The heart of The Unheard is about being heard, not just in the literal sense of the word, but being listened to, believed, and given the tools to express yourself fully in this world. Without spoiling it, there’s a pivotal scene between Chloe and a character chatting through static—literally—with the desire that the meaning will translate to save Chloe. But this warning comes in fractured parts. The dread works best here as it highlights the disparity between a hearing world that doesn’t prioritize the Deaf community.
In horror, I’ve seen Deafness or hearing-impaired individuals used as plot devices. Hush makes its main character’s Deafness a novelty for its formulaic home-invasion setup. The Quiet Place positions the parental characters in a way that seemingly only gives them empathy for their daughter’s Deafness once they too have to live in a silenced world. But The Unheard? This is one of the first times I’ve seen an empathetic exploration of an individual processing their disability and wrestling with the hope, dangers, and dread of experimental surgery.
Yes, there are some missteps. Watson sometimes interacts with others a bit too quickly verbally, and it doesn’t show how adept their character is at reading lips. Chloe’s speak-to-text runs quicker and more accurately and with reality-bending WiFi than most accessibility devices.
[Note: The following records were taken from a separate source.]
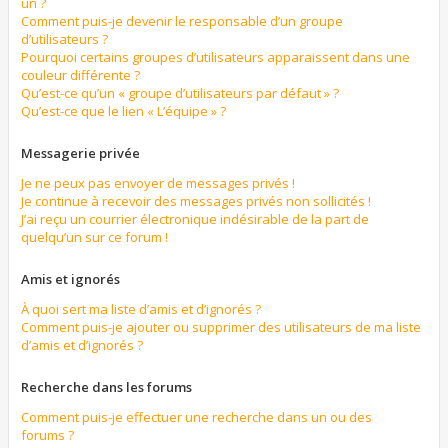
un ?
Comment puis-je devenir le responsable d’un groupe
d’utilisateurs ?
Pourquoi certains groupes d’utilisateurs apparaissent dans une
couleur différente ?
Qu’est-ce qu’un « groupe d’utilisateurs par défaut » ?
Qu’est-ce que le lien « L’équipe » ?
Messagerie privée
Je ne peux pas envoyer de messages privés !
Je continue à recevoir des messages privés non sollicités !
J’ai reçu un courrier électronique indésirable de la part de
quelqu’un sur ce forum !
Amis et ignorés
À quoi sert ma liste d’amis et d’ignorés ?
Comment puis-je ajouter ou supprimer des utilisateurs de ma liste
d’amis et d’ignorés ?
Recherche dans les forums
Comment puis-je effectuer une recherche dans un ou des
forums ?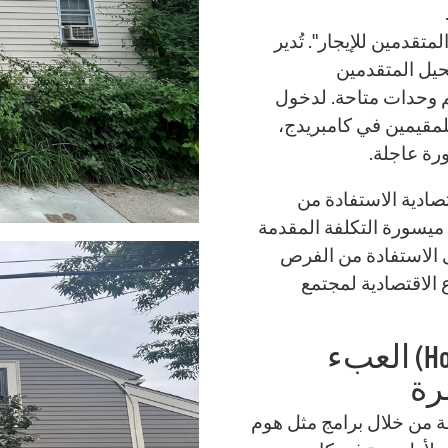
قدمين للإيجار". تُدير
ُحيل المتقدمين
م وحدات متاحة. لدخول
للمقيمين في كامبريدج،
رة عاجلة.
صادية الاستفادة من
 ميسورة التكلفة المقدمة
لى الاستفادة من الفرص
 الاقتصادية لمجتمع
يخفف برنامج هوم بريدج (HomeBridge) العبء
رة
ة من خلال برامج مثل هوم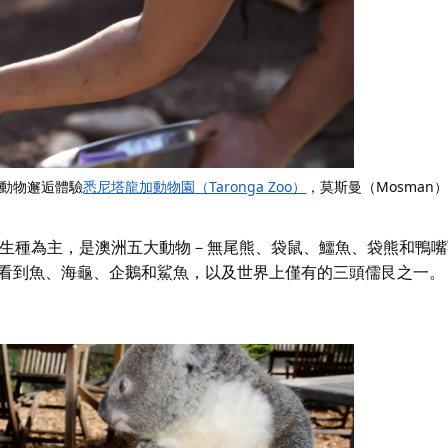
動物邂逅體驗
悉尼塔龍加動物園（Taronga Zoo）
，莫斯曼（Mosman
生種為主，是澳洲五大動物－無尾熊、袋鼠、鱷魚、袋熊和鴨嘴
看到魚、海龜、企鵝和鯊魚，以及世界上僅有的三頭儒艮之一。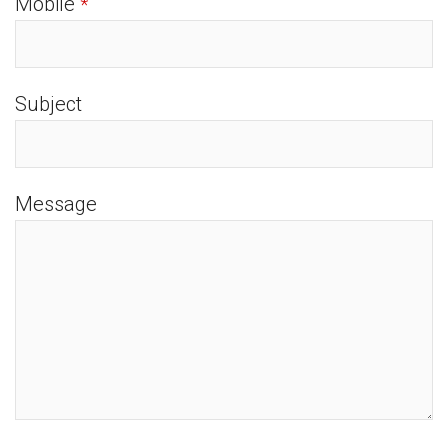
Mobile
*
Subject
Message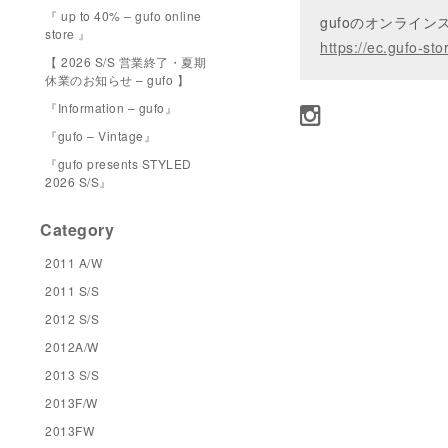
『 up to 40% – gufo online
gufoのオンライ
store 』
https://ec.gufo-sto
【 2026 S/S 営業終了・夏期
休業のお知らせ – gufo 】
『Information – gufo』
『gufo – Vintage』
『gufo presents STYLED
2026 S/S』
Category
2011 A/W
2011 S/S
2012 S/S
2012A/W
2013 S/S
2013F/W
2013FW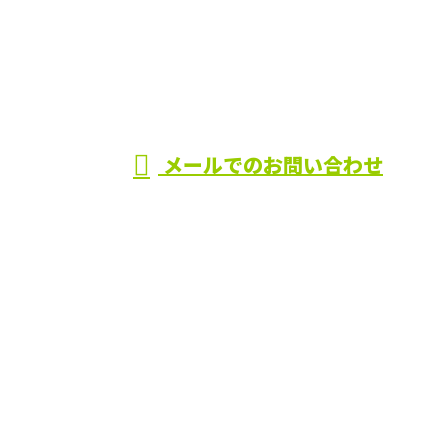
072-858-0770
大阪府枚方市な
どで水回りリフ
受付／9：00～18：00 ※営業電話お断り※
メールでのお問い合わせ
ォームや水漏れ修理・詰まり修理なら株式会社Aimへ
ホーム
業務案内
ご依頼の流れ
施工実績
会社概要
ブログ
サイトマップ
Most obviously, Watson themselves isn’t hearing impaired. While the director expressed at the Boston Underground Film Festival world premiere that The Unheard isn’t about or for the Deaf community, a more accurate representation of Chloe would have landed stronger.
However, the most effective part of this film is Colin Alexander’s impeccable sound design. Somehow, he articulates ear trauma. There’s this crescendo-like effect he uses to mimic the pressure that reverberates in your ears, building until you wonder if it’s possible for your head to pop like a balloon. That’s usually when the bleeding starts, and, true to form, that’s when Chloe’s ears bleed too. The air around you becomes muffled as if its molecules have mutated into cotton balls. There’s a fuzziness to what sounds you can hear.
Imagine speaking through layers of pillows. Words lose edges. But you still feel motion and even hear a whooshing like you’re standing under a wind tunnel. That’s the world moving. We hear all this in the film. We feel Chloe’s levels of hearing differing but never lose the truth that she can feel vibrations too. But the best part about his score is its ringing sound. The specific pitch he uses is so accurate to that ringing sensation of ear trauma that I had to cover my ears in the cinema. For a moment, I thought my infections returned and it terrified me.
Horror is no stranger to using accessibility as a form of terror: People lose fingers, even entire hands to demons. But giving and taking someone’s hearing away taps into something more harrowingly primal in us, not just losing recognition of our reality as we know it, but that we can fall out of others’ frame of reference. By the end of this runtime, this film will leave you questioning how hearing-centric your world is and why. We want Chloe to get her hearing back. We root for her. And we dread the operation failing. While it’s not made for the Deaf community, you can’t argue that The Unheard challenges us to question what voices we listen to and why.